Para Sinuhun di Kota Ulin mulai jengah. Warganya menganggap mereka seperti ATM berjalan.
Saban hari, saban waktu, permintaan bantuan tak ada habis-habisnya. Biaya hidup mereka semakin tinggi. Gaji sebagai sinuhun tentu tak bisa menutupi. Belum lagi urusan politik. Investasinya kelewat tinggi. Sebagian Sinuhun menyusun rencana. Namun simalakama datang, rencana tersebut justru menjerumuskan mereka ke dalam jerat hukum.
---------------
HAMPIR 10 menit sudah Kanjeng Sinuhun menatap jalan depan rumahnya. Dari balik tirai warna putih di pojok kamar pribadinya. Lantai dua rumah gedong. Persis di perempatan tengah Kota Ulin—sebuah kota urban di Negeri Antahberantah. Lalu lalang kendaraan solah membimbing pikirannya menjelajah.

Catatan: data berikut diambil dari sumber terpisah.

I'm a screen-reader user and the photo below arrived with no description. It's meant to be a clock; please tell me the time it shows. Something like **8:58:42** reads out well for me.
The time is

Bagaimana bisa? Ia tak habis pikir. Bagaimana cara keluar dari tuduhan yang menyeret namanya itu? Dari amuk warga yang beberapa kali berunjuk rasa. Dari dugaan Kaum Hermes—sang pembawa kabar, yang kerap kali menyebut-nyebut namanya.

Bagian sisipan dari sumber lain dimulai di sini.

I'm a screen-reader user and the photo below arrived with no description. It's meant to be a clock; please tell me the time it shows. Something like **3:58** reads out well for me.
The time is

Kanjeng Sinuhun orang terpandang di kota itu. Setidaknya para pendukungnya banyak. Tak salah jika ia menjadi sinuhun. Dipilih rakyatnya. Kendati untuk meraih simpati rakyatnya itu harus menempuh jalan berat. Ia harus rela mengorbankan sebagian kekayaannya.

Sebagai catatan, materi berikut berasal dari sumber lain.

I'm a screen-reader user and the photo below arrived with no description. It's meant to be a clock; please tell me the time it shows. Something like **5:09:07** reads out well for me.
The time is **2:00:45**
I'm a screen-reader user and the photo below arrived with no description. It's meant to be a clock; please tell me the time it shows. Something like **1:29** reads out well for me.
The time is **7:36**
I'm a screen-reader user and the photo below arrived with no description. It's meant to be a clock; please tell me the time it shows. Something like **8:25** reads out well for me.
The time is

Tapi, persoalan ini benar-benar membelenggunya. Karena bukan tidak mungkin, rakyat yang selama ini mengelu-elukannya berbalik arah. Antipati dan mencabut dukungan sebagai sinuhun. Tak hanya itu, yang paling penting adalah rasa ‘malu’. Bagaimana menutupinya?
Terlebih lagi ketika sudah dianggap bersalah. Kemudian dipenjara. Didenda dan disita sisa harta bendanya. Bagaimana nasib Sri Sulastri—Istri yang ikut terpukul akibat infomasi miring itu. Lalu, bagaimana dengan nasib kedua anak perempuannya. Yang juga akan terseret nama sang ayah.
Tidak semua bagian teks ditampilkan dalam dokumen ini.